A team of high-altitude sherpas ended a third unsuccessful search for three missing climbers, police said, with almost no hope that they would be rescued.

An air rescue operation was called off on Monday, more than 24 hours after the climbers went missing.

District police chief Basanta Bahadur Kunwar said the sherpas had been using snow shovels, ice axes and bamboo sticks to search for the missing.

“But there is less likelihood of finding them. If not now, they may be found once the snow melts,” he said.

Seven French climbers from the group, including three who suffered minor injuries in the avalanche, flew to Paris's Charles de Gaulle airport on Tuesday.

“I feel miserable, I don't know where I am anymore. I keep thinking of those who disappeared in the crevasses, who will probably never be found. It's a real shock,” said Arnaud de Fouchier.

Experts have questioned the timing of the Manaslu expedition, arguing that the mountaineers should have waited a few more days.

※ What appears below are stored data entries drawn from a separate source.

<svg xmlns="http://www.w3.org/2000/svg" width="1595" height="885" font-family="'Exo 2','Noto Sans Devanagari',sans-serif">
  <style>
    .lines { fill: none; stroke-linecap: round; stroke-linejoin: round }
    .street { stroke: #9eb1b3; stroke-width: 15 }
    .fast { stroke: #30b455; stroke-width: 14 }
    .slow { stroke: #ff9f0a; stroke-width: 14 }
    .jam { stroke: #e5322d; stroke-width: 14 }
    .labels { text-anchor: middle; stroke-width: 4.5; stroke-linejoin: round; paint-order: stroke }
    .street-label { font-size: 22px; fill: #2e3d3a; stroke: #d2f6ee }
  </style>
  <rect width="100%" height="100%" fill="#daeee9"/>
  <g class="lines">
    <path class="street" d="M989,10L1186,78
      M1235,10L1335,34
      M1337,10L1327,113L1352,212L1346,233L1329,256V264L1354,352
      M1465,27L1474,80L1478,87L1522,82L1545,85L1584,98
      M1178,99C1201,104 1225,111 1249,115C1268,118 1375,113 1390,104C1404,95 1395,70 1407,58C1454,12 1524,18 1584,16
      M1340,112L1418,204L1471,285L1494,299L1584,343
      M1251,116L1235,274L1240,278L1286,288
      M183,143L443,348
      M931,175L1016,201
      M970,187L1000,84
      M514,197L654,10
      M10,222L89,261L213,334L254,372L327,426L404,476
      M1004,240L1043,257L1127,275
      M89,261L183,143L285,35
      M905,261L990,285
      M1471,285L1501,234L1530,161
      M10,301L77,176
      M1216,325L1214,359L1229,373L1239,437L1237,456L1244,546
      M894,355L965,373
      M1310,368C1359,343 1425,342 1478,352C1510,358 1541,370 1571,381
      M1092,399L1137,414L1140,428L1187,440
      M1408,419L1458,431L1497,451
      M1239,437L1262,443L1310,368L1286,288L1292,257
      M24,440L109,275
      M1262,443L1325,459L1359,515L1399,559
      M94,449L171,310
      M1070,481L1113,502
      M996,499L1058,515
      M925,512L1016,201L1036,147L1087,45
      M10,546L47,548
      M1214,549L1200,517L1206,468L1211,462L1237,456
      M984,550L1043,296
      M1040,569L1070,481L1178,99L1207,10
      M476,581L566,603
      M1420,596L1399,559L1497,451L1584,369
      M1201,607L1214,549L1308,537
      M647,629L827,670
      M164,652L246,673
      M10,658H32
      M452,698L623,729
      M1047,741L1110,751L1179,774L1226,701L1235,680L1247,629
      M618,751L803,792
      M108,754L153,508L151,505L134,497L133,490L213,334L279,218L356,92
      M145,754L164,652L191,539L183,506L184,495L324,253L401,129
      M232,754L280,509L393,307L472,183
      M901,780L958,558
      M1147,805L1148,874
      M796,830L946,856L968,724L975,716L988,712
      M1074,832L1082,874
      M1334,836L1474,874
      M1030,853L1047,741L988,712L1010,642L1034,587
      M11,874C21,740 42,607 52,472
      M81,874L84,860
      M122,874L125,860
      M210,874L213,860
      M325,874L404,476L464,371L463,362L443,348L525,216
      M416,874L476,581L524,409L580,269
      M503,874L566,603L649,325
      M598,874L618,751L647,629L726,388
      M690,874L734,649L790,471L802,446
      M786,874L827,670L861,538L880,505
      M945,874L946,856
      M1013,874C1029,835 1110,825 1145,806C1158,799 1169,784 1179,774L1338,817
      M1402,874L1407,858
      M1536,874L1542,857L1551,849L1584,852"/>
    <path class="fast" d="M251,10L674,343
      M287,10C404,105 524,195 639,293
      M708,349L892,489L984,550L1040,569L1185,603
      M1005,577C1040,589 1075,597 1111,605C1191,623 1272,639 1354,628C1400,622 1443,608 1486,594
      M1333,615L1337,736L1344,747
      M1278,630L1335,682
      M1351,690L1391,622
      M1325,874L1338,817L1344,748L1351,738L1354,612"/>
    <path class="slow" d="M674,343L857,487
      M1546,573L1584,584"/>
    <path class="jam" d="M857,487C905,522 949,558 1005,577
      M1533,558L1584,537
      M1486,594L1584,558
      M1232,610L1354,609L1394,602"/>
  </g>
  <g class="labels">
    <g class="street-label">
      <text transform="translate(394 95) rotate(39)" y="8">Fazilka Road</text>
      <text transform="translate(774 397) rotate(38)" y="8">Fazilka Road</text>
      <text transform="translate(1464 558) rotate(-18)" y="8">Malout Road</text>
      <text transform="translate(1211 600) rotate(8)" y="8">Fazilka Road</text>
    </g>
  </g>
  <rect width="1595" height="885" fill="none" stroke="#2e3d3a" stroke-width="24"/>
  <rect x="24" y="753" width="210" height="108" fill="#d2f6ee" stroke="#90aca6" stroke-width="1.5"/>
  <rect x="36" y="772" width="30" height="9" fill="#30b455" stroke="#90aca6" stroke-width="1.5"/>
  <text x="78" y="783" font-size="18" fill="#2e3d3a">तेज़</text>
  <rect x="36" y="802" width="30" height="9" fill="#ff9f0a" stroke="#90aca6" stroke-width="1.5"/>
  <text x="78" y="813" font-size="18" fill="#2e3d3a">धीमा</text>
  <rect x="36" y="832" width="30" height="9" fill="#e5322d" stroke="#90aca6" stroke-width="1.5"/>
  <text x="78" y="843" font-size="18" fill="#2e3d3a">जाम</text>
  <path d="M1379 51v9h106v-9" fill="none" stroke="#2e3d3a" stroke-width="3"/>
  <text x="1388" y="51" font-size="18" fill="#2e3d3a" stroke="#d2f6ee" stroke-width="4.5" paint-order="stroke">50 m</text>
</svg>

New snowfall, associated with the autumn season which comes after the monsoon, is the most frequent cause of avalanches.

“Though the monsoon season usually ends by mid-September, they were a little early. One should attempt the summit in late September or early October,” said Ang Tshering Sherpa, vice-president of the Nepal Mountaineering Association.

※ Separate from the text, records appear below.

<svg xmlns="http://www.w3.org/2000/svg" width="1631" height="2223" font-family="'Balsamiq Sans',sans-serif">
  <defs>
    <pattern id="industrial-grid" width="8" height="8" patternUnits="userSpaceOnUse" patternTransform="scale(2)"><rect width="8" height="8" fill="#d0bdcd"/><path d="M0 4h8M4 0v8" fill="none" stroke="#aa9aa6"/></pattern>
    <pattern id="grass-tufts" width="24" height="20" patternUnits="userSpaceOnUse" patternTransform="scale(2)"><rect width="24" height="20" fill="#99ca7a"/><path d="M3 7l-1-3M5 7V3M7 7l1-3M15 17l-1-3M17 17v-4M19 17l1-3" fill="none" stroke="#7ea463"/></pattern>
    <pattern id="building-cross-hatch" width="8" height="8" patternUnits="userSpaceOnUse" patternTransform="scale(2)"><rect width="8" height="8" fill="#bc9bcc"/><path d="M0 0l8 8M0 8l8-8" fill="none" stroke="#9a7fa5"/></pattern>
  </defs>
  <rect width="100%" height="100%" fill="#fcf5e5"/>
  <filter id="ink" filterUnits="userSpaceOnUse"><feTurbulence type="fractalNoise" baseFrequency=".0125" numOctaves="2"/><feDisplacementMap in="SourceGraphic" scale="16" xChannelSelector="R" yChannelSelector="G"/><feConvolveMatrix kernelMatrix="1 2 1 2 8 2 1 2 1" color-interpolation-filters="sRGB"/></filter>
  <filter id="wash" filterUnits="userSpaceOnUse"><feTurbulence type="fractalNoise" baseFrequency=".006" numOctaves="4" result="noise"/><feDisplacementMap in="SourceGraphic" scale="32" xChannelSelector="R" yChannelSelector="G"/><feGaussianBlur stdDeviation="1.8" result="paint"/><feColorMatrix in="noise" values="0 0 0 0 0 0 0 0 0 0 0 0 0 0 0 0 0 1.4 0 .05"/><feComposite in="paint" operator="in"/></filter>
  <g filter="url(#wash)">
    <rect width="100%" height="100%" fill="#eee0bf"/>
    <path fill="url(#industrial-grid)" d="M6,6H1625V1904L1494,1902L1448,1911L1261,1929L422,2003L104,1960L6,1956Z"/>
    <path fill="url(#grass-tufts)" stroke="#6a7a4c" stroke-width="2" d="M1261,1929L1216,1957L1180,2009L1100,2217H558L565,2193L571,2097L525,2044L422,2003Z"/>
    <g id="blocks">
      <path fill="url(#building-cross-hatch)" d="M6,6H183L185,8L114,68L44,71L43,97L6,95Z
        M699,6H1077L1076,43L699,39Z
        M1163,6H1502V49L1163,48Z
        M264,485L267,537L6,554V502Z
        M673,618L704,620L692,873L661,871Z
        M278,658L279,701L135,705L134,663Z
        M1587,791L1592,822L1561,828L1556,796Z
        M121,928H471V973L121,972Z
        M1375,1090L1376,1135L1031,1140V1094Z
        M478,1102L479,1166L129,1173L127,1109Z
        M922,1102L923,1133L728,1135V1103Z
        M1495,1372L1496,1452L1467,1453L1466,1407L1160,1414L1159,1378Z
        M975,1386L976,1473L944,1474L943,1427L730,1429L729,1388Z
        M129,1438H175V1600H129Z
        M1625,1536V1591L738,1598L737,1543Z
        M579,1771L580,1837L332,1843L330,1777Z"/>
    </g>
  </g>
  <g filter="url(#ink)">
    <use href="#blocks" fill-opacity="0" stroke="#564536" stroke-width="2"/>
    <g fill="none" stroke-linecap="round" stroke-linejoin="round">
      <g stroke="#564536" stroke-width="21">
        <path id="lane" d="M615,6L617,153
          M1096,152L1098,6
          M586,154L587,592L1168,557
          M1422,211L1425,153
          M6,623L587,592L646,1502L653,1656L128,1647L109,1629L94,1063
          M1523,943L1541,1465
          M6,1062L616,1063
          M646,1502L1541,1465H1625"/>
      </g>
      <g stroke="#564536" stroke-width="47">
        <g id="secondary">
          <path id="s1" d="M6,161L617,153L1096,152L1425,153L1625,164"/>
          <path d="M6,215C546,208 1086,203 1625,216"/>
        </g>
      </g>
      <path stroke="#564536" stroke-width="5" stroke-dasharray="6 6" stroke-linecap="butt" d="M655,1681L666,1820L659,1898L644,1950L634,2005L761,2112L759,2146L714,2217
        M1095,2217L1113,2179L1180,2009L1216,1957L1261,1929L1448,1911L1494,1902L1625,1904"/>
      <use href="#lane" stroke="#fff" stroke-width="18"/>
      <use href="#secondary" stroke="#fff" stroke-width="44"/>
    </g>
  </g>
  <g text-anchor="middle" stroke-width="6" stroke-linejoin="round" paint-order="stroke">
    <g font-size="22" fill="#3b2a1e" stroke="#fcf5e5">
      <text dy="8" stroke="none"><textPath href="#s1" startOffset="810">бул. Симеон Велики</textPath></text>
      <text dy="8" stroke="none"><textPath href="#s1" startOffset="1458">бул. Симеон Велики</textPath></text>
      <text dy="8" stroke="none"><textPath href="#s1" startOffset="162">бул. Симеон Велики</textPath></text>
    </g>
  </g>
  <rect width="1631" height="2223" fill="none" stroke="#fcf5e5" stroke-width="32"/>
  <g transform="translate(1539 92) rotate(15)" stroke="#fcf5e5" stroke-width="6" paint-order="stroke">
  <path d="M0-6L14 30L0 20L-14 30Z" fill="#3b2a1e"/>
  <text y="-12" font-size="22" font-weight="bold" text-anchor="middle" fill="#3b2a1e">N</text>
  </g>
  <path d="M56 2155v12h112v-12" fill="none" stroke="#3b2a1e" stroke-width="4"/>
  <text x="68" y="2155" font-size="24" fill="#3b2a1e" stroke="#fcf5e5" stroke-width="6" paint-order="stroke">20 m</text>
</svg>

Nepal's worst-ever climbing disaster happened in 1995 when a huge avalanche struck the camp of a Japanese trekking group in the Mount Everest region, killing 42 people including 13 Japanese.

In 2005 a powder-snow avalanche ploughed into a French expedition's base camp, on Kang Guru, in the Manang region of central Nepal, sweeping all seven members of the team as well as 11 Nepalese staff to their deaths.

Manaslu saw its worst disaster when a South Korean expedition was buried by snow attempting to climb the northeast face in 1972. The 15 dead included 10 sherpas and the Korean expedition leader.